4 de abril de 2014
Difusión de palabras
Resulta extraño a veces hablar de la lucha interna. De esa constante batalla en que nuestra razón insiste en gritarnos al oído cosas ininteligibles y nuestro corazón, en silencio, palpita y bombea mientras todo parece girar en un caos en perfecta sintonía. Y es que cuando estás en una oscuridad iluminada por los rayos del sol que se adivinan entre lo gris de la neblina, esa que queda después de las tormentas más largas, la realidad se difumina. Como se difuminan los muebles cuando las lágrimas no terminan de salir del todo pero se asoman a los ojos. Como se difuminan las palabras escritas en hojas humedecidas. Como se difumina el rímel después de una noche larga e intensa.
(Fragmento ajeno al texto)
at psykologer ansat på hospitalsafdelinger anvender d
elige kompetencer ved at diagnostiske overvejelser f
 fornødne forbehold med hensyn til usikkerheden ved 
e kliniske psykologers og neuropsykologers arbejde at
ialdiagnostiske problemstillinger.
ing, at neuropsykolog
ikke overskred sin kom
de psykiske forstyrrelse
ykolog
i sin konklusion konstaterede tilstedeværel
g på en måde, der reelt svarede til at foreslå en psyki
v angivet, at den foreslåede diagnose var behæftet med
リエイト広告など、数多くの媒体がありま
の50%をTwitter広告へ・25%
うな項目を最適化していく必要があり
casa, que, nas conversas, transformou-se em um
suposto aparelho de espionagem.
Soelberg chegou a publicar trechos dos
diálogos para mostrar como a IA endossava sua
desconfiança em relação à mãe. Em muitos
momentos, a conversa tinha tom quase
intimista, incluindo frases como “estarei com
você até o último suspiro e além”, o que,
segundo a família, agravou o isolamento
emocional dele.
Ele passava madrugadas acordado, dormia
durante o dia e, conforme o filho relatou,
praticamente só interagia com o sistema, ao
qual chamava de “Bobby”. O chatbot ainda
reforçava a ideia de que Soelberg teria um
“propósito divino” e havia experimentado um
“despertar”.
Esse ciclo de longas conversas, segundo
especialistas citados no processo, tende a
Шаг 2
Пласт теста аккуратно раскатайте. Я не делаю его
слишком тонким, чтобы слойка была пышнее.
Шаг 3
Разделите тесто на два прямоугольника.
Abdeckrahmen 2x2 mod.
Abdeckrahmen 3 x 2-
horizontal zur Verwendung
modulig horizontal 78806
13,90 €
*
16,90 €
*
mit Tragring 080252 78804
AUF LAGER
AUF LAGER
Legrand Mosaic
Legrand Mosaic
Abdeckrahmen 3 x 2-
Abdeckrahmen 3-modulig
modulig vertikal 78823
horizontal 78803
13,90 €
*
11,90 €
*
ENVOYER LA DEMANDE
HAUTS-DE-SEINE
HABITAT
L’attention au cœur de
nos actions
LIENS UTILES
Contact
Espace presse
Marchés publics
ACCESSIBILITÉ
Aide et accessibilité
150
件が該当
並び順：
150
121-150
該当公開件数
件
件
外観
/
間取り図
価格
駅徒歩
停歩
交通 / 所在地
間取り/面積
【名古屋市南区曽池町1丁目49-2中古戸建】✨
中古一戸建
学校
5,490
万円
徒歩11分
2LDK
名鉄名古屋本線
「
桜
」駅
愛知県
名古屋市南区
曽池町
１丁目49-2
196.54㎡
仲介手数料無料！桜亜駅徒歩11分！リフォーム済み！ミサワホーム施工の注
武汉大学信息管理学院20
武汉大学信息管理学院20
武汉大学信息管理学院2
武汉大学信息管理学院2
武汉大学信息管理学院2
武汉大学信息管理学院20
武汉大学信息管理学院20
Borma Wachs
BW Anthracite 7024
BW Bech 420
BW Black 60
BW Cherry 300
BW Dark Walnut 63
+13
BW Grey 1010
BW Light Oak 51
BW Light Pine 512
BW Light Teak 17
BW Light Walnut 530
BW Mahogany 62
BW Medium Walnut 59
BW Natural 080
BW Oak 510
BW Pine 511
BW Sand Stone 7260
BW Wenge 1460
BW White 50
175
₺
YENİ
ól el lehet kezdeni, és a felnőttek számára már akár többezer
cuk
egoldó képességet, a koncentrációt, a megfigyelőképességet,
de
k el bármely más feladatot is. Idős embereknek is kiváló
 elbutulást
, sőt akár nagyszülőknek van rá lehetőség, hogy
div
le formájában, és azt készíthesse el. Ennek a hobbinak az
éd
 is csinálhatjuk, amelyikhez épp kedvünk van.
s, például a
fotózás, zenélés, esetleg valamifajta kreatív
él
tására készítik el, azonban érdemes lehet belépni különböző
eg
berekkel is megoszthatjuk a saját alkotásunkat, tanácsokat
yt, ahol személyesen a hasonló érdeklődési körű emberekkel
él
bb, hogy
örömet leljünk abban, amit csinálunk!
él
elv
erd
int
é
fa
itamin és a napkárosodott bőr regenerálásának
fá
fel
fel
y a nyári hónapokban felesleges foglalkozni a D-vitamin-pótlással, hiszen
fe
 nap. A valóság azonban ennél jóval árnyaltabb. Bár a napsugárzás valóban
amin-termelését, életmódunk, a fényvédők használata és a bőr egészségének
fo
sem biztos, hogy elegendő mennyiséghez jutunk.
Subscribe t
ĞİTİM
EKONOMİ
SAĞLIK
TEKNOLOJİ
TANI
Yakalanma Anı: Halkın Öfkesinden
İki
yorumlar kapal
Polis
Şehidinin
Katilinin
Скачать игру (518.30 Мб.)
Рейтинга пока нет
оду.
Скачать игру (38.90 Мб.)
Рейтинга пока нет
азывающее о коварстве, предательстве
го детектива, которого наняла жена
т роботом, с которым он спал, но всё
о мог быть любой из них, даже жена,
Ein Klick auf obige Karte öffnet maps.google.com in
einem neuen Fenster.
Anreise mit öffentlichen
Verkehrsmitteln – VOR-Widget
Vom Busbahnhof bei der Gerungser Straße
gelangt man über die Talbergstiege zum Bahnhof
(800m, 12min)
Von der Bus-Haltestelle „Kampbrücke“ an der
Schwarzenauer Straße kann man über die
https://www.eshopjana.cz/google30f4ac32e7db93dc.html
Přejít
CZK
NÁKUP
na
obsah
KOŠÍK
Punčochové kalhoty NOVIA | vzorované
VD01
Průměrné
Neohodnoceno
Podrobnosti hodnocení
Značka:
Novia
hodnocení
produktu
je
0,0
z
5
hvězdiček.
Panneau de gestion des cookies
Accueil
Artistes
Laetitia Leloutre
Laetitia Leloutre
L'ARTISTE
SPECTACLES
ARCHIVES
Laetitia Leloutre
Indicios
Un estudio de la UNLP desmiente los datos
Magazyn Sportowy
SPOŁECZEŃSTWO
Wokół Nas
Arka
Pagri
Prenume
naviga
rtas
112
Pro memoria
Como se difumina el dibujo de un corazón en el vaho del espejo del baño. Como se difuminan las fotografías que salen desenfocadas. Como tu reflejo cuando te marchas corriendo tras el último tren. Como esa gota de lluvia que cae deprisa entre tantas otras. Como la pequeña hiedra que crece distraida entre el resto de plantas en el jardín trasero del patio. Como el diente de león que soplamos aquella primavera en que todo se vestía aún de colores. Como se difumina el humo del cigarro que va fumando despacio el viejo cenicero que compramos en Londres. Los pensamientos se pierden entre los entresijos de la memoria. Se van almacenando en los cajones llenos de recuerdos. Son como esas cajas de zapatos que siempre coleccionábamos de niñas. Que guardábamos como tesoros debajo de la cama. En las que encerrábamos nuestros deseos más ocultos. En ellas habitaban subterfugios inescrutables. Aventuras ya vividas. Quizás algún que otro beso bajo las estrellas en la terraza de la casa de campo. ¿Te acuerdas? Qué poderosa puede ser a veces la memoria, ¿verdad? Que conserva en lo profundo retazos de amistades que nunca lo fueron en su definición, pero que siempre perdurarán ahí, en ese archivador de trazos dibujados con lapiceros Alpino, en aquellas carreras por las calles de un viejo pueblecito entre montañas, donde ser amigos no era más que un juego de azar. Una escondida del resto de la tropa. Esa inocencia arrebatada a golpe de palabras que ni siquiera entendíamos. Aunque lo bueno de las palabras no escritas, es que se difuminan.